O presente estudo permitiu verificar bastante identidade entre as práticas do profissional de I.P. e as representações da família, inversamente ao estudo de Pimentel (2005) que aponta a existência de discrepâncias entre as percepções de pais e destes profissionais.
Relativamente às qualidades indispensáveis num profissional de I.P. e apontadas na literatura (CARVALHO, 2011), este estudo permitiu constatar que estão a ser postas em prática na sua maioria: Tanto a família como a profissional de I.P. valorizam o bom entendimento e empatia família-profissionais, surgindo, de igual modo, uma sintonia grande entre as respostas da família e da profissional, o que sugere a existência de comunicação e troca de informações aberta e sistemática.
No caso do presente estudo constatou-se que, neste momento, a intervenção está a ser realizada no contexto escolar, reconhecendo-se a importância, ainda assim, da partilha constante do trabalho realizado com a família e salvaguardando-se, por parte da profissional de I.P., o regresso ao contexto domiciliário, assim que a família ache pertinente. Por outro lado, pode referir-se aqui a resistência que, por vezes, as famílias têm à “invasão” da sua casa e que, em muitos casos, tem a ver com o seu perfil que não é fácil e, noutros casos com mudanças constantes de profissional de I.P., sendo este último um dos problemas apontados pela mãe quando questionada sobre o que funciona menos bem nas práticas dos profissionais e I.P./ serviços da ELI.

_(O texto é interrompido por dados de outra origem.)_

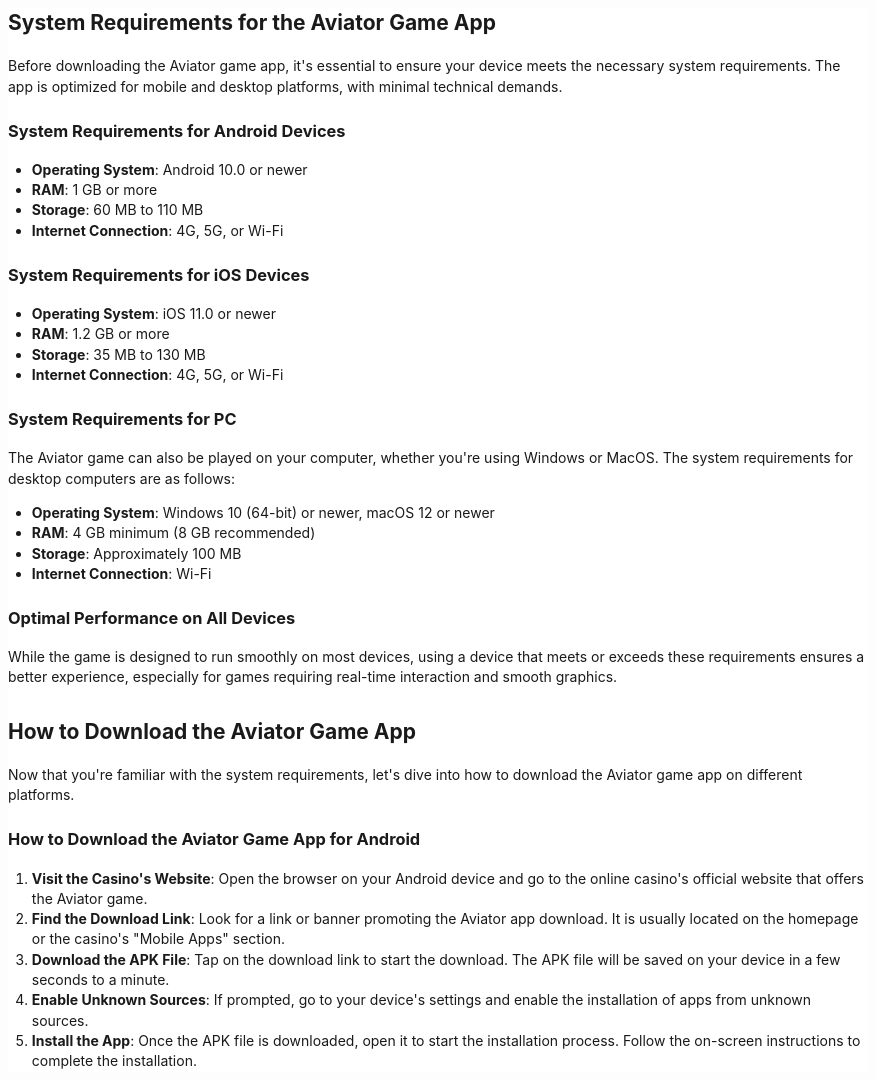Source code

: ## System Requirements for the Aviator Game App

Before downloading the Aviator game app, it's essential to ensure your
device meets the necessary system requirements. The app is optimized for
mobile and desktop platforms, with minimal technical demands.

### **System Requirements for Android Devices**

-   **Operating System**: Android 10.0 or newer
-   **RAM**: 1 GB or more
-   **Storage**: 60 MB to 110 MB
-   **Internet Connection**: 4G, 5G, or Wi-Fi

### **System Requirements for iOS Devices**

-   **Operating System**: iOS 11.0 or newer
-   **RAM**: 1.2 GB or more
-   **Storage**: 35 MB to 130 MB
-   **Internet Connection**: 4G, 5G, or Wi-Fi

### **System Requirements for PC**

The Aviator game can also be played on your computer, whether you're
using Windows or MacOS. The system requirements for desktop computers
are as follows:

-   **Operating System**: Windows 10 (64-bit) or newer, macOS 12 or
    newer
-   **RAM**: 4 GB minimum (8 GB recommended)
-   **Storage**: Approximately 100 MB
-   **Internet Connection**: Wi-Fi

### **Optimal Performance on All Devices**

While the game is designed to run smoothly on most devices, using a
device that meets or exceeds these requirements ensures a better
experience, especially for games requiring real-time interaction and
smooth graphics.

## How to Download the Aviator Game App

Now that you're familiar with the system requirements, let's dive into
how to download the Aviator game app on different platforms.

### **How to Download the Aviator Game App for Android**

1.  **Visit the Casino's Website**: Open the browser on your Android
    device and go to the online casino's official website that offers
    the Aviator game.
2.  **Find the Download Link**: Look for a link or banner promoting the
    Aviator app download. It is usually located on the homepage or the
    casino's \"Mobile Apps\" section.
3.  **Download the APK File**: Tap on the download link to start the
    download. The APK file will be saved on your device in a few seconds
    to a minute.
4.  **Enable Unknown Sources**: If prompted, go to your device's
    settings and enable the installation of apps from unknown sources.
5.  **Install the App**: Once the APK file is downloaded, open it to
    start the installation process. Follow the on-screen instructions to
    complete the installation.
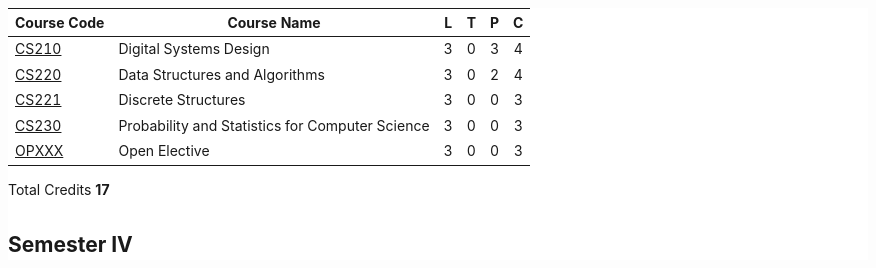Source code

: <table>
<thead>
<tr>
<th>Course Code</th>
<th>Course Name</th>
<th align="center">L</th>
<th align="center">T</th>
<th align="center">P</th>
<th align="center">C</th>
</tr>
</thead>
<tbody>
<tr>
<td><a href="#cs210">CS210</a></td>
<td>Digital Systems Design</td>
<td align="center">3</td>
<td align="center">0</td>
<td align="center">3</td>
<td align="center">4</td>
</tr>
<tr>
<td><a href="#cs220">CS220</a></td>
<td>Data Structures and Algorithms</td>
<td align="center">3</td>
<td align="center">0</td>
<td align="center">2</td>
<td align="center">4</td>
</tr>
<tr>
<td><a href="#cs221">CS221</a></td>
<td>Discrete Structures</td>
<td align="center">3</td>
<td align="center">0</td>
<td align="center">0</td>
<td align="center">3</td>
</tr>
<tr>
<td><a href="#cs230">CS230</a></td>
<td>Probability and Statistics for Computer Science</td>
<td align="center">3</td>
<td align="center">0</td>
<td align="center">0</td>
<td align="center">3</td>
</tr>
<tr>
<td><a href="#op">OPXXX</a></td>
<td>Open Elective</td>
<td align="center">3</td>
<td align="center">0</td>
<td align="center">0</td>
<td align="center">3</td>
</tr>
</tbody>
</table><p>Total Credits <strong>17</strong></p>
<h2 id="semester-iv-a-idcse-sem4a">Semester IV <a id="cse-sem4"></a></h2>
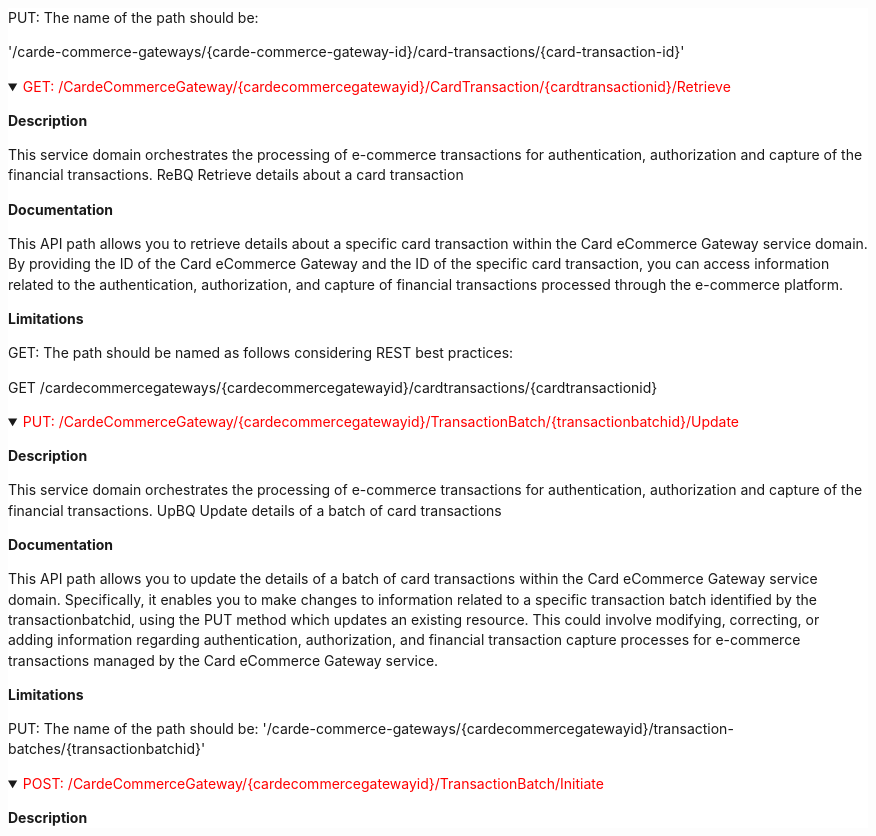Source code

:   PUT: The name of the path should be:

'/carde-commerce-gateways/{carde-commerce-gateway-id}/card-transactions/{card-transaction-id}'

</details>

<details open>
  <summary><span style='color:red;'>GET: /CardeCommerceGateway/{cardecommercegatewayid}/CardTransaction/{cardtransactionid}/Retrieve</span></summary>

  **Description**

  This service domain orchestrates the processing of e-commerce transactions for authentication, authorization and capture of the financial transactions. ReBQ Retrieve details about a card transaction

  **Documentation**

  This API path allows you to retrieve details about a specific card transaction within the Card eCommerce Gateway service domain. By providing the ID of the Card eCommerce Gateway and the ID of the specific card transaction, you can access information related to the authentication, authorization, and capture of financial transactions processed through the e-commerce platform.

  **Limitations**

  GET: The path should be named as follows considering REST best practices:  

GET /cardecommercegateways/{cardecommercegatewayid}/cardtransactions/{cardtransactionid}

</details>

<details open>
  <summary><span style='color:red;'>PUT: /CardeCommerceGateway/{cardecommercegatewayid}/TransactionBatch/{transactionbatchid}/Update</span></summary>

  **Description**

  This service domain orchestrates the processing of e-commerce transactions for authentication, authorization and capture of the financial transactions. UpBQ Update details of a batch of card transactions

  **Documentation**

  This API path allows you to update the details of a batch of card transactions within the Card eCommerce Gateway service domain. Specifically, it enables you to make changes to information related to a specific transaction batch identified by the transactionbatchid, using the PUT method which updates an existing resource. This could involve modifying, correcting, or adding information regarding authentication, authorization, and financial transaction capture processes for e-commerce transactions managed by the Card eCommerce Gateway service.

  **Limitations**

  PUT: The name of the path should be:
'/carde-commerce-gateways/{cardecommercegatewayid}/transaction-batches/{transactionbatchid}'

</details>

<details open>
  <summary><span style='color:red;'>POST: /CardeCommerceGateway/{cardecommercegatewayid}/TransactionBatch/Initiate</span></summary>

  **Description**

O estudo permitiu constatar que houve/ há uma grande participação da família em todo o processo de intervenção e que todo o trabalho é centrado na família. O profissional deve, sempre em conjunto com a família,
Descobrir forças e capacidades, providenciar informação necessária e relevante às necessidades atuais da criança e da família, e apoiar incondicionalmente os seus esforços para otimizar as suas competências parentais e os avanços desenvolvimentais da criança (SANTOS, 2007, apud FERNANDES, 2015, p.93).
Isto exige uma reflexão/ avaliação constantes que se verificou que é feita no caso apresentado, uma demonstração/ apresentação de estratégias que também acontecem e, ainda, uma partilha, apoio e orientação contínuos presentes nos discursos das entrevistadas.
Analisando globalmente os resultados deste estudo, verifica-se que as práticas dos profissionais de I.P. não se distanciam das representações das famílias sobre essas mesmas práticas, na maioria das respostas, podendo dizer-se, a partir do discurso das práticas e representações, que estamos perante uma profissional de I.P. experiente, com formação adequada, que adota na sua prática o saber-saber, saber-fazer e saber-ser, que centra a sua ação na família com tudo o que esta implica e que tem a noção das dificuldades que assolam a I.P., reconhecendo que a família está satisfeita com o seu trabalho.
Embora neste estudo se tenha abordado uma profissional com formação adequada, a literatura sugere que a preparação adequada de um número suficiente de profissionais para trabalharem em I.P. é o maior desafio que a atual legislação coloca (CARVALHO, 2011). As práticas muito diversificadas existentes a nível nacional (RAFAEL; PISCALHO, 2016), tornam difícil avaliar o grau em que respeitam as práticas recomendadas internacionalmente (GRONITA ET AL., 2011).
Para terminar, acrescenta-se que, apesar das respostas da família e da profissional de I.P. que participaram neste estudo não serem representativas do conjunto de profissionais e famílias do nosso país, espera-se que estes resultados possam servir de referência na análise das práticas desenvolvidas noutros contextos, contribuindo para uma melhor compreensão dos aspetos positivos e negativos dessas mesmas práticas e, claro, para a promoção da qualidade da I.P.